Это многих славный путь.
 

Я очень ярко представляла себе мальчика, у которого ноги босы, грязно тело, и едва прикрыта грудь, и мне его бесконечно, до слёз, было жалко. А ещё мне было жалко воробышков из другого стихотворения, которому научил меня отец:

 
А по двору метелица
Ковром шелковым стелется,
Но больно холодна.
Воробышки игривые,
Как детки сиротливые,
Прижались у окна…
 

То, что это были стихи разрешённого Некрасова и полузапрещённого в те годы Есенина, я не знала. Папа и сам писал лирические стихи и поэмы «под Твардовского», но об этом я узнала много позже. К пяти годам и меня одолел поэтический зуд. Я решила сочинить поэму о Гитлере. Идея будущего произведения была такова: злому извергу Гитлеру никто не поможет и он умрет в страшных муках. Начало поэмы звучало так:

 
Уж видит Гитлер,
Что жить ему осталось мало,
Пошел лекарство он искать.
Шел по пустынной он дорожке,
Пить захотел – где воду взять?
 

Дальше в поэму необходимо было ввести жену Гитлера. Бегу к отцу.
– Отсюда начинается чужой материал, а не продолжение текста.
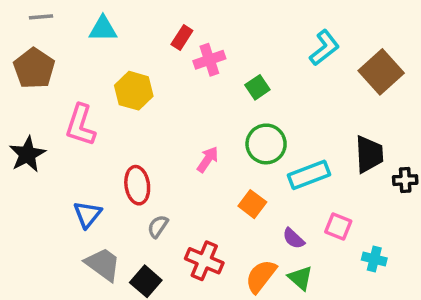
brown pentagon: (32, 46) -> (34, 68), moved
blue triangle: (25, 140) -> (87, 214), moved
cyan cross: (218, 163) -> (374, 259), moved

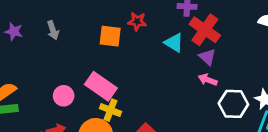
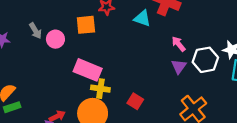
purple triangle: (207, 57) -> (179, 66), moved, turned 35
pink arrow: (208, 80) -> (179, 44), turned 42
pink circle: (64, 96) -> (55, 39), moved

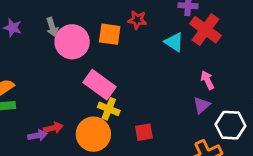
pink circle: (55, 39) -> (72, 42), size x1.6
white hexagon: (205, 60) -> (230, 125), moved
red square: (135, 101) -> (144, 132), turned 35

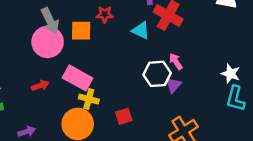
gray arrow: (52, 27) -> (50, 21), moved, size x1.5
white hexagon: (230, 125) -> (157, 74), moved
red arrow: (53, 128) -> (40, 86), moved

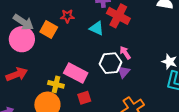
gray arrow: (50, 21) -> (23, 22), turned -30
orange square: (81, 31) -> (49, 30), turned 30
pink rectangle: (78, 78) -> (76, 73), moved
red arrow: (40, 86) -> (17, 74), size x1.5

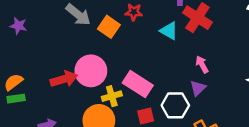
pink circle: (22, 39) -> (91, 71), moved
white hexagon: (110, 63) -> (175, 105), moved
yellow cross: (56, 84) -> (112, 96), turned -35

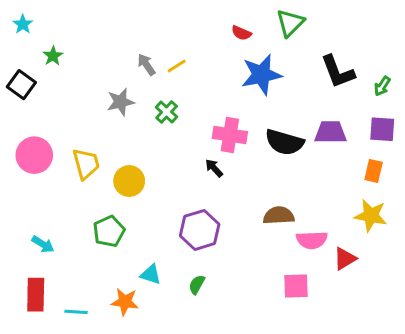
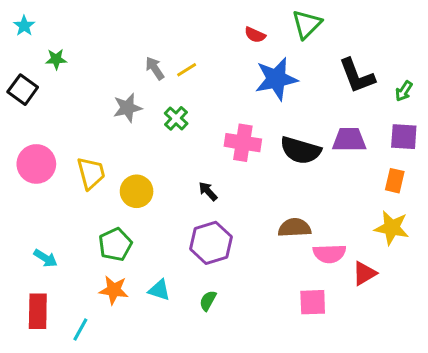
green star: (53, 56) -> (56, 59), turned 30
black arrow: (214, 168) -> (208, 191), moved
orange star: (125, 302) -> (114, 290), moved
cyan line: (76, 312) -> (80, 330), turned -65

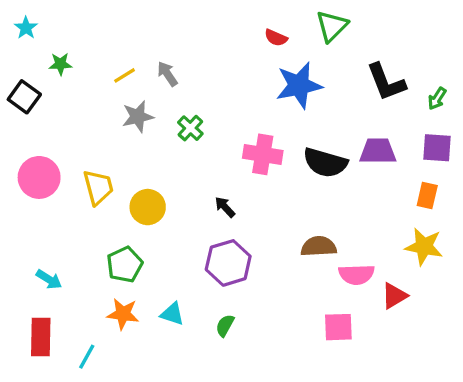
yellow line: (187, 70) -> (125, 75), moved

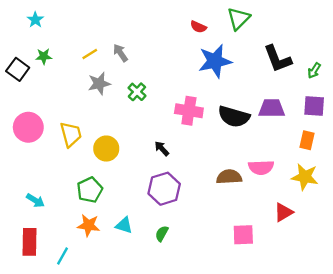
cyan star: (26, 28) -> (35, 20), moved
green star: (60, 64) -> (44, 56), moved
pink semicircle: (356, 274) -> (261, 167), moved

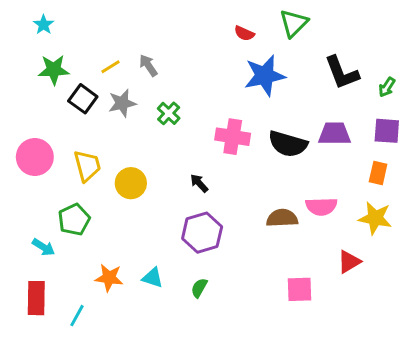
green star: (44, 56) -> (54, 70), size x1.5
black square: (18, 69) -> (83, 99), moved
green pentagon: (90, 190) -> (74, 220), moved

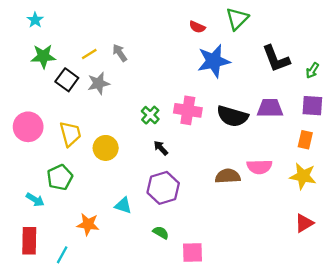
green cross: (169, 113) -> (150, 115), moved
red triangle: (349, 262) -> (304, 223), moved
cyan triangle: (153, 278) -> (123, 206), moved
green semicircle: (199, 288) -> (161, 233), turned 91
pink square: (300, 289) -> (193, 252), moved

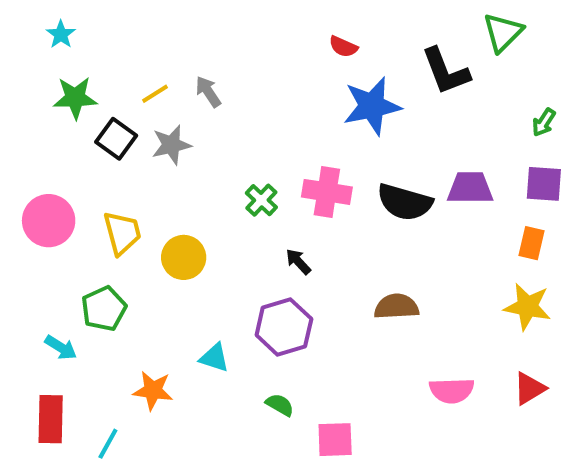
green triangle: (237, 19) -> (503, 32), moved
black L-shape: (276, 59) -> (446, 71), moved
black arrow: (161, 148) -> (298, 262), moved
pink semicircle: (259, 167) -> (452, 390), moved

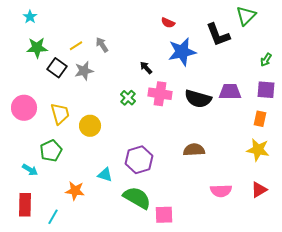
black arrow: (298, 262) -> (146, 68), moved
green semicircle: (280, 405) -> (137, 198), size x2.0

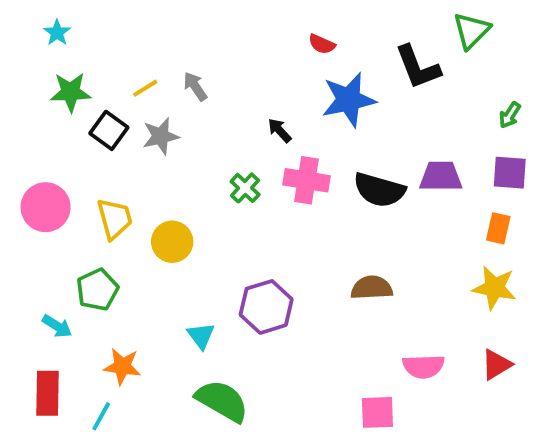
cyan triangle: (105, 175) -> (201, 336), turned 35
orange star: (75, 191) -> (122, 366), moved
green semicircle: (137, 198) -> (222, 401), moved
pink square: (164, 215) -> (377, 412), moved

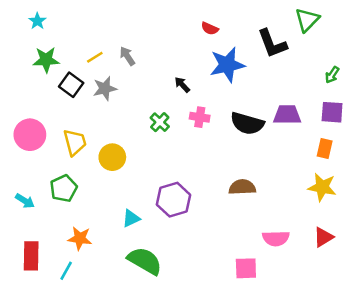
pink cross: (306, 180) -> (200, 117), size x0.7
cyan arrow: (57, 326) -> (25, 201), moved
cyan triangle: (201, 336) -> (131, 218), turned 42

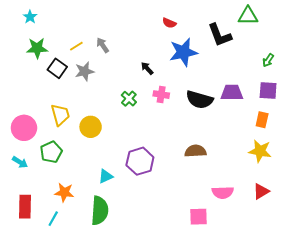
green triangle: (307, 20) -> (248, 16), turned 45
pink circle: (30, 135) -> (24, 128), moved
green semicircle: (145, 261) -> (100, 211), moved, turned 64

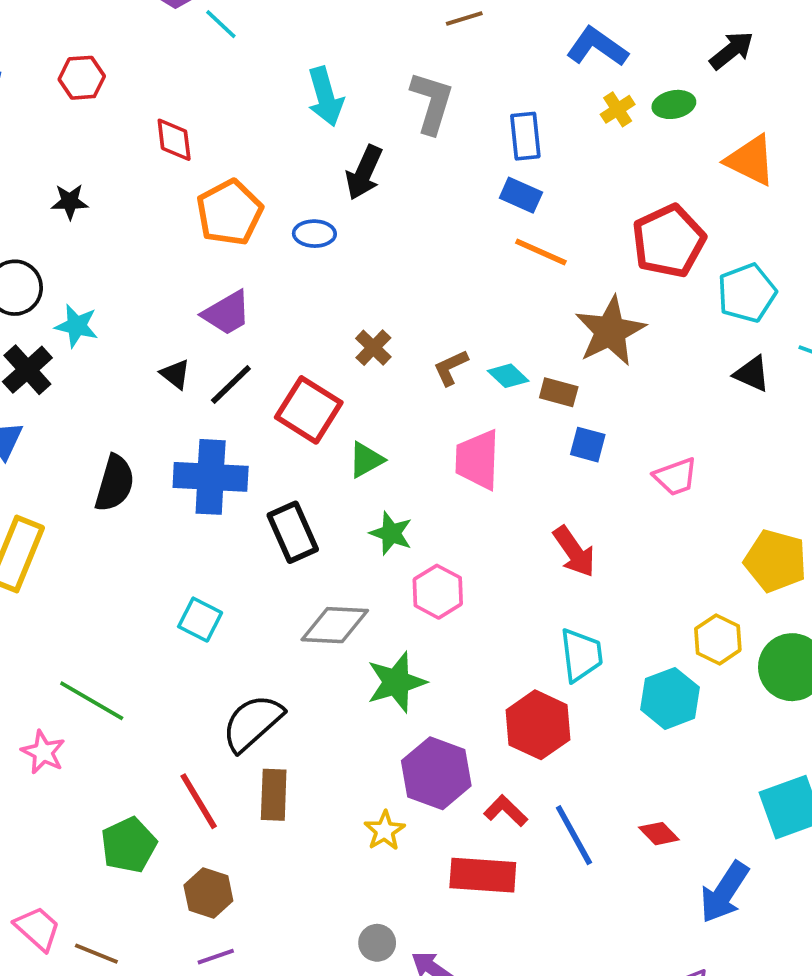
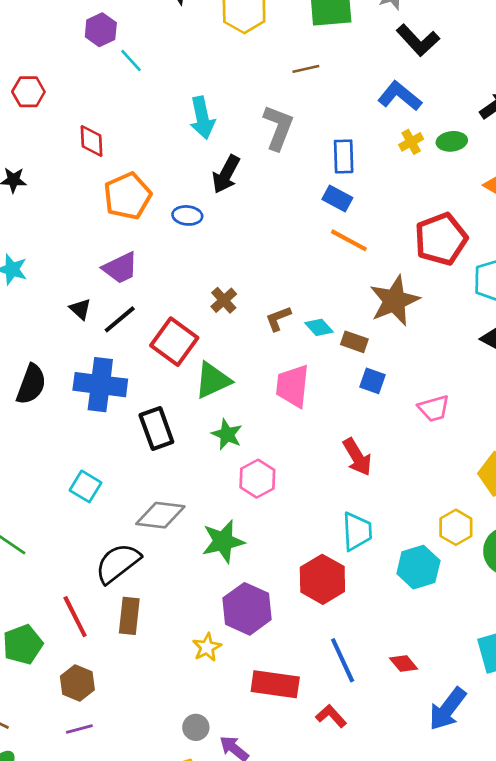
green triangle: (366, 460) -> (213, 380), size x1.4
gray diamond: (335, 625) -> (160, 515), moved
red L-shape: (506, 811) -> (331, 716), moved

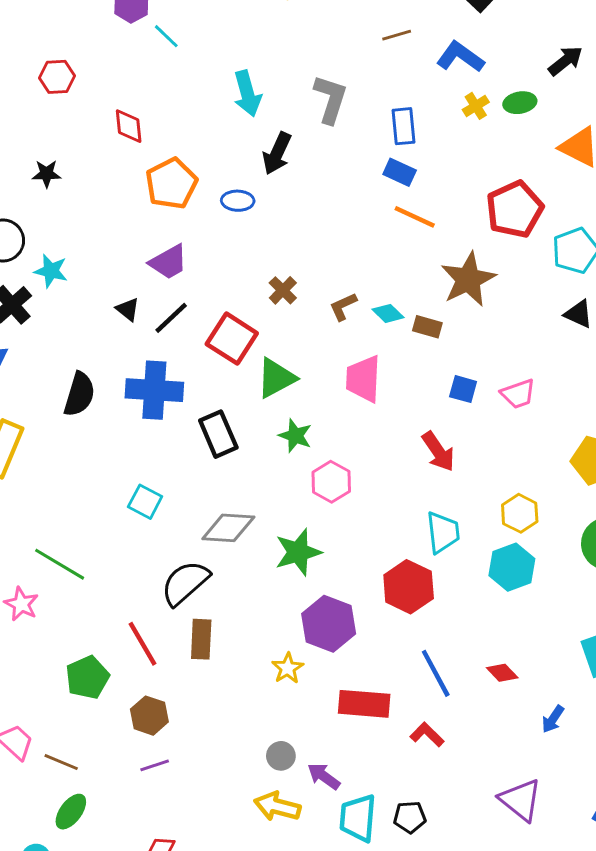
brown line: (306, 69) -> (397, 35), moved
blue square: (373, 381) -> (463, 389), moved
yellow hexagon: (456, 527) -> (520, 513), moved
blue arrow: (448, 709) -> (553, 719), size x0.6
– Пап, а как звали жену Гитлера?

– А зачем тебе?

– Ну, надо! Я про них хочу стихотворение сочинить.

– Я не помню, детка.

– Может Наталья?

– Да, точно, Наталья, – быстро соглашается папа и, посмотрев на меня с умилением, добавляет:

– Ну-ну, сочиняй.

Правда, мой первый поэтический опыт полностью провалился – рифма и без Натальи не очень-то клеилась, а с ней и вовсе не пошла. Видно, слова «каналья» я тогда не знала, а то непременно сочинила бы что-то вроде:

 
Его жена Наталья,
Такая вот каналья,
На помощь не пришла.
 

Отвлекусь на минутку. В двухтысячном году моя знакомая художница из Курска рассказала о том, как её пятилетняя дочь написала стихотворение, на мой взгляд, совершенно гениальное.

Девочке подарили детскую книжку про то, как работает компьютер. Может быть, она сама уже умела читать, или ей эту книгу прочли, я уже не помню, но не в этом суть. Однажды она подходит к маме и говорит:

– Мама, я стихотворение написала. Только не на нашем языке, а на компьютерном.

Мама удивилась:

– Как это?

Дочь протянула ей листок, на котором было написано:

1001

1000

1010

111

– Что это?!!

– Ну как ты не понимаешь, мама! Единица – это «слон», а ноль – это «идёт».

И девочка с выражением начала читать:

 
Слон идёт, идёт слон
Слон идёт, идёт, идёт
Слон идёт, слон идёт
Слон, слон, слон…
 

По-моему, у этой девочки большое будущее, кем бы она ни захотела стать…

Ну, ладно, возвращаюсь в прошлое. Кроме поэтических наклонностей отцу моему не чуждо было и драматическое искусство. В техникуме он вёл драмкружок на общественных началах. Поставил пьесу Островского «Не всё коту масленица» и пьесу Гусева (если я не ошибаюсь) «Слава». Мои же актерские способности выражались в том, что я переодевалась, по словам мамы, «чёрт-те во что» и разыгрывала перед родителями разные сценки, которые сочиняла по ходу пьесы. Что характерно, в этих сценках я никогда не бывала принцессой – все больше кикиморой, старым дедом с бородой из мочалки или иной нечистью. Взрослых мои кривлянья очень смешили и забавляли, за что я получила прозвище «Баба Яга в собственном коллективе».

 

Любил папа и рисовать, правда в детстве об этом я не знала – писать маслом пейзажи с речками и березками и копировать портреты великих людей он стал позже, когда мне уже было тринадцать лет, и мы переехали на другую квартиру.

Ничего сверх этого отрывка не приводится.